Customers Warming Up To Buying Life Insurance From Banks, Survey Finds

Though their enthusiasm for mutual funds may be leveling off, bank customers are showing an increasing receptivity to life insurance, according to American Banker's annual consumer survey.

Of 504 people in the 1996 American Banker/Gallup survey who said they primarily used commercial banks, 16% said they would be interested in buying life insurance if their banks offered it. This was up from 15% in 1995 and 13% in 1994.

Twenty-four percent expressed interest in mutual funds from their principal banks - the same percentage as in 1995 but down from 29% in 1994.

Of all 1,031 respondents, 20% of those who hold at least one account at any type of financial service institution said they had actually purchased life insurance from a bank, up from 11% in 1994.

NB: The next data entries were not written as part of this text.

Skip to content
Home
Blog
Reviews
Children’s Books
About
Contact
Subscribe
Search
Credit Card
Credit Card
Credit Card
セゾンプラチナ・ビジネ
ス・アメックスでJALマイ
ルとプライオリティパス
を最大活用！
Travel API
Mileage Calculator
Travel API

Twenty percent also said they had bought mutual funds from a bank in 1996, up from 18% in 1995 and 16% in 1994.

Many banks have only recently gotten life insurance programs off the ground. Many continue to battle state regulators just to get permission to sell the products.

However, mutual funds have been on banks' product menus for years.

One explanation for the contrast in trends may be that customers have fewer places to acquire insurance.

From discount brokerage companies to no-load shops, customers have been deluged with advertising and promotions telling where they can buy mutual funds. But life insurance has traditionally been peddled by agents door to door; only recently have other financial intermediaries entered the fray.

Bankers said the American Banker survey results (another report on investment product findings appeared Monday) indicate their marketing of insurance is paying off.

"We find people are responding to advertising that targets specific needs," said Jeffrey Green, vice president in charge of life sales at American Savings Bank, Irvine, Calif.

American Savings puts posters over safe deposit boxes, promoting the use of life insurance in a common trust. The thrift also has signs in branches selling life insurance as a way to finance a college education.

Banks are also marketing life insurance through customer account statements, on automated teller machines, and through statement stuffers in the mail. On designated "insurance days," American Savings platform representatives focus on cross-selling insurance to customers who walk into branches.